Material shown START

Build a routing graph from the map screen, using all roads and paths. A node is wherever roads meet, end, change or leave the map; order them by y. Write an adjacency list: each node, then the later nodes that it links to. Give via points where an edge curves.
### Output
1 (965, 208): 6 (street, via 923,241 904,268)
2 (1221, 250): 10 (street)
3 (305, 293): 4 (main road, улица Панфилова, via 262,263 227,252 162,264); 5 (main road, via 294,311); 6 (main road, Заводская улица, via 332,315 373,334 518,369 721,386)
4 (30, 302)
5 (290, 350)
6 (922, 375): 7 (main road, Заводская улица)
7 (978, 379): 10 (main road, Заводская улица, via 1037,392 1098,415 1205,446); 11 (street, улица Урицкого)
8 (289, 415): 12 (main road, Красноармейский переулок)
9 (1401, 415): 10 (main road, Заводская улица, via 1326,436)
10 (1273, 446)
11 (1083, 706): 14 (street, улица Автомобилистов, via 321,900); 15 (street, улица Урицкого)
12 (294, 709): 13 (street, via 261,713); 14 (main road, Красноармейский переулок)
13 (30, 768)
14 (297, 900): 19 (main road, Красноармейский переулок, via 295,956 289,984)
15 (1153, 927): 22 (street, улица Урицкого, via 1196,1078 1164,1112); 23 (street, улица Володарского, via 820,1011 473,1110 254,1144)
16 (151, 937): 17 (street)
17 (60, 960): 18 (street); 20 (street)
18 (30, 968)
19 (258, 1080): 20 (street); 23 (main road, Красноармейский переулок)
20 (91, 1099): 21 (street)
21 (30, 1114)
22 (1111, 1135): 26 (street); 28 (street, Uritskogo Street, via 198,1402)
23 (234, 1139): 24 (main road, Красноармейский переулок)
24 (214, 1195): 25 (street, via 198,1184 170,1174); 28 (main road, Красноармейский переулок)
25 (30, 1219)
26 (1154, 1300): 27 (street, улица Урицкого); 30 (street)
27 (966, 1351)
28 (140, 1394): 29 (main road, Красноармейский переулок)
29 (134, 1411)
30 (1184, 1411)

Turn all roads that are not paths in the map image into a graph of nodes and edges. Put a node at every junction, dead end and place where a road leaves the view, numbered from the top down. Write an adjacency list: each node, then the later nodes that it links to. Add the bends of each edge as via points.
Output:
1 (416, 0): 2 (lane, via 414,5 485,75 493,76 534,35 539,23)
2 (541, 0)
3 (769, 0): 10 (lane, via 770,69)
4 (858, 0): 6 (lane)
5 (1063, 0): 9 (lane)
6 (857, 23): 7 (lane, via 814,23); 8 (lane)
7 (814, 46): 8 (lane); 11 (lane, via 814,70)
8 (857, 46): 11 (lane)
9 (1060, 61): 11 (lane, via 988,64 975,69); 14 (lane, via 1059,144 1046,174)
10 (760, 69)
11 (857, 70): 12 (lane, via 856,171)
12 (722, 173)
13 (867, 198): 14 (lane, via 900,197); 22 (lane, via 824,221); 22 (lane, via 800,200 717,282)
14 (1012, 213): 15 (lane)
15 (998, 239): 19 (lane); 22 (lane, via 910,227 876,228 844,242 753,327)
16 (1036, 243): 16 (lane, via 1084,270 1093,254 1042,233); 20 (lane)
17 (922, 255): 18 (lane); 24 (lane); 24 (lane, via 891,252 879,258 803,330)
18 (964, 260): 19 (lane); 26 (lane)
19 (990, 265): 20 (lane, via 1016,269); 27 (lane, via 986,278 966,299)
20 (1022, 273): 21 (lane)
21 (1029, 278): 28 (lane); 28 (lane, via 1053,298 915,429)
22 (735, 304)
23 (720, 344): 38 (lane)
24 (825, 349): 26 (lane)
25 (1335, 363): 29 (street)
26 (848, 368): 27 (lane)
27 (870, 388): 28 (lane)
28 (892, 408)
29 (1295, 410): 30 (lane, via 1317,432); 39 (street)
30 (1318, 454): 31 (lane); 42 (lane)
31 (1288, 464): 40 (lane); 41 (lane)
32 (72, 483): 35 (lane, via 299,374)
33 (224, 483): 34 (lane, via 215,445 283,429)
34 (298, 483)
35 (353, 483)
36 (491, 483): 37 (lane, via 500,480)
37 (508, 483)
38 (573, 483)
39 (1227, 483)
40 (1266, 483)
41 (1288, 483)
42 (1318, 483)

Material shown END

Type the records again in full, matching them exactly.

Build a routing graph from the map screen, using all roads and paths. A node is wherever roads meet, end, change or leave the map; order them by y. Write an adjacency list: each node, then the later nodes that it links to. Give via points where an edge curves.
### Output
1 (965, 208): 6 (street, via 923,241 904,268)
2 (1221, 250): 10 (street)
3 (305, 293): 4 (main road, улица Панфилова, via 262,263 227,252 162,264); 5 (main road, via 294,311); 6 (main road, Заводская улица, via 332,315 373,334 518,369 721,386)
4 (30, 302)
5 (290, 350)
6 (922, 375): 7 (main road, Заводская улица)
7 (978, 379): 10 (main road, Заводская улица, via 1037,392 1098,415 1205,446); 11 (street, улица Урицкого)
8 (289, 415): 12 (main road, Красноармейский переулок)
9 (1401, 415): 10 (main road, Заводская улица, via 1326,436)
10 (1273, 446)
11 (1083, 706): 14 (street, улица Автомобилистов, via 321,900); 15 (street, улица Урицкого)
12 (294, 709): 13 (street, via 261,713); 14 (main road, Красноармейский переулок)
13 (30, 768)
14 (297, 900): 19 (main road, Красноармейский переулок, via 295,956 289,984)
15 (1153, 927): 22 (street, улица Урицкого, via 1196,1078 1164,1112); 23 (street, улица Володарского, via 820,1011 473,1110 254,1144)
16 (151, 937): 17 (street)
17 (60, 960): 18 (street); 20 (street)
18 (30, 968)
19 (258, 1080): 20 (street); 23 (main road, Красноармейский переулок)
20 (91, 1099): 21 (street)
21 (30, 1114)
22 (1111, 1135): 26 (street); 28 (street, Uritskogo Street, via 198,1402)
23 (234, 1139): 24 (main road, Красноармейский переулок)
24 (214, 1195): 25 (street, via 198,1184 170,1174); 28 (main road, Красноармейский переулок)
25 (30, 1219)
26 (1154, 1300): 27 (street, улица Урицкого); 30 (street)
27 (966, 1351)
28 (140, 1394): 29 (main road, Красноармейский переулок)
29 (134, 1411)
30 (1184, 1411)

Turn all roads that are not paths in the map image into a graph of nodes and edges. Put a node at every junction, dead end and place where a road leaves the view, numbered from the top down. Write an adjacency list: each node, then the later nodes that it links to. Add the bends of each edge as via points.
Output:
1 (416, 0): 2 (lane, via 414,5 485,75 493,76 534,35 539,23)
2 (541, 0)
3 (769, 0): 10 (lane, via 770,69)
4 (858, 0): 6 (lane)
5 (1063, 0): 9 (lane)
6 (857, 23): 7 (lane, via 814,23); 8 (lane)
7 (814, 46): 8 (lane); 11 (lane, via 814,70)
8 (857, 46): 11 (lane)
9 (1060, 61): 11 (lane, via 988,64 975,69); 14 (lane, via 1059,144 1046,174)
10 (760, 69)
11 (857, 70): 12 (lane, via 856,171)
12 (722, 173)
13 (867, 198): 14 (lane, via 900,197); 22 (lane, via 824,221); 22 (lane, via 800,200 717,282)
14 (1012, 213): 15 (lane)
15 (998, 239): 19 (lane); 22 (lane, via 910,227 876,228 844,242 753,327)
16 (1036, 243): 16 (lane, via 1084,270 1093,254 1042,233); 20 (lane)
17 (922, 255): 18 (lane); 24 (lane); 24 (lane, via 891,252 879,258 803,330)
18 (964, 260): 19 (lane); 26 (lane)
19 (990, 265): 20 (lane, via 1016,269); 27 (lane, via 986,278 966,299)
20 (1022, 273): 21 (lane)
21 (1029, 278): 28 (lane); 28 (lane, via 1053,298 915,429)
22 (735, 304)
23 (720, 344): 38 (lane)
24 (825, 349): 26 (lane)
25 (1335, 363): 29 (street)
26 (848, 368): 27 (lane)
27 (870, 388): 28 (lane)
28 (892, 408)
29 (1295, 410): 30 (lane, via 1317,432); 39 (street)
30 (1318, 454): 31 (lane); 42 (lane)
31 (1288, 464): 40 (lane); 41 (lane)
32 (72, 483): 35 (lane, via 299,374)
33 (224, 483): 34 (lane, via 215,445 283,429)
34 (298, 483)
35 (353, 483)
36 (491, 483): 37 (lane, via 500,480)
37 (508, 483)
38 (573, 483)
39 (1227, 483)
40 (1266, 483)
41 (1288, 483)
42 (1318, 483)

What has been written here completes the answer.